El sacerdote Matovelle es la piedra angular del proyecto ideológico detrás de la Basílica. Su sólida preparación académica y su entereza política saltaban a la vista. Tuvo una ventaja coyuntural en su cometido. El desgobierno de Veintemilla dio fuerza a su tesis de que los males de la patria eran perversamente endilgados a la  Iglesia y no a los descomunales errores del propio militar.

Esta imagen de 1979
Esta imagen de 1979
muestra el lento avance de la ­construcción

Y luego, cuando llegó el progresismo (1883-1895), Matovelle logró sentar las bases del templo. El historiador Enrique Ayala Mora señala que la Basílica lleva el nombre de Voto Nacional como símbolo de la lucha contra Veintemilla.

Caído el dictador, el pentavirato que le sucedió y la Asamblea Nacional que dictó la Constitución de 1884 impulsaron la construcción de la Basílica como un proyecto financiado por el Estado. El ‘conservadurismo ligth’ estaba de vuelta, pero esos gobiernos de tercera vía no frenaron la Revolución Liberal que Eloy Alfaro había empezado a gestar en sus revueltas antes de 1895.

En su disertación del 22 de febrero de 1884, el asambleísta Matovelle dijo que el “suntuoso templo” debía construirse para evocar la fidelidad al Sagrado Corazón, tal como lo estaban haciendo en París con la Basilique du Sacré-Cœur, hoy sitio de peregrinación turística.

Lo curioso es que con el paso del tiempo se ha pretendido construir una suerte de hermandad arquitectónica entre la Basílica quiteña y la Catedral parisina de Notre Dame, terminada en el siglo XIV. Es obvio: su estilo neogótico. Pero desde una visión política, lo correcto es asociarla con la Basílica construida sobre Montmartre, entre 1873 y 1914, porque ambas muestran el sentido confesional que aún expresaban los Estados de finales del siglo XIX.

El símbolo de ostentación que Matovelle y los oblatos quisieron para su Basílica no solo radica en lo que muchos arquitectos e historiadores consideran la copia anacrónica de un estilo gótico, concebida por el francés Emilio Tailler. Su diseño alteró para siempre el paisaje del Centro Histórico, pues el resto de iglesias muestran estilos clásicos y barrocos con proporciones similares.

La Basílica, por tamaño y ubicación, se impone en un eclecticismo que para expertos como Carlos Maldonado, según recoge el libro ‘Arquitectura de Quito, una visión histórica’ (1993), era extraño no solo al entorno de la ciudad sino para los ecuatorianos que pudieron haber desarrollado este proyecto. En ese mismo texto, Mauricio Luzuriaga argumenta que para la edificación del templo más alto de Quito se debieron tumbar inmuebles y alterar el trazado de las calles  Venezuela, Caldas y Carchi, dando lugar al “diente de la Basílica, un ‘arquicrimen’”.
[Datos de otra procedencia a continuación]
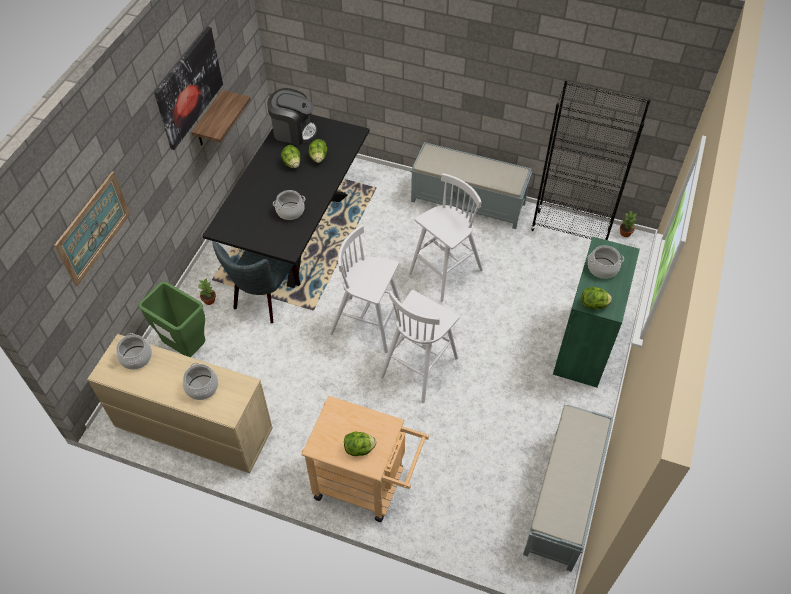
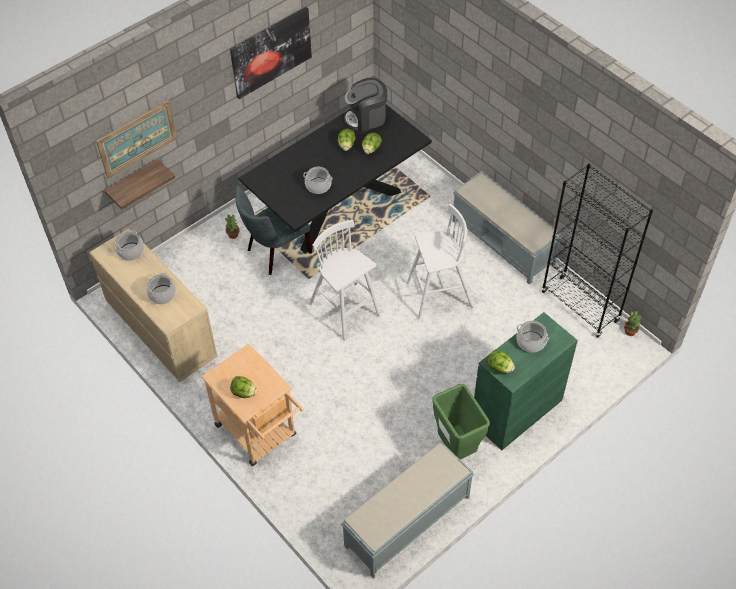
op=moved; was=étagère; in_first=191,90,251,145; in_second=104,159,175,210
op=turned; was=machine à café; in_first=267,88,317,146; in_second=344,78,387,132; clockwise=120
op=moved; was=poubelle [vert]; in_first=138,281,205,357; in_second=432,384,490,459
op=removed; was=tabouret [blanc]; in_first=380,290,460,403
La obra comenzó en 1892, con la construcción de la Capilla del Inmaculado Corazón de María, hoy en la polémica por el color de la primera capa de pintura en su fachada. Y tras varias etapas, la Basílica se inauguró en 1988, cuando el presidente socialcristiano León Febres Cordero y el sacerdote oblato Rigoberto Correa, lograron consagrarla. Allí dio misa Juan Pablo II, en 1985.

La consolidación del Estado laico quitó a la Basílica su pretensión simbólica de dominio católico, aunque desde 1947 varios gobiernos dieron apoyo económico para finalizarla.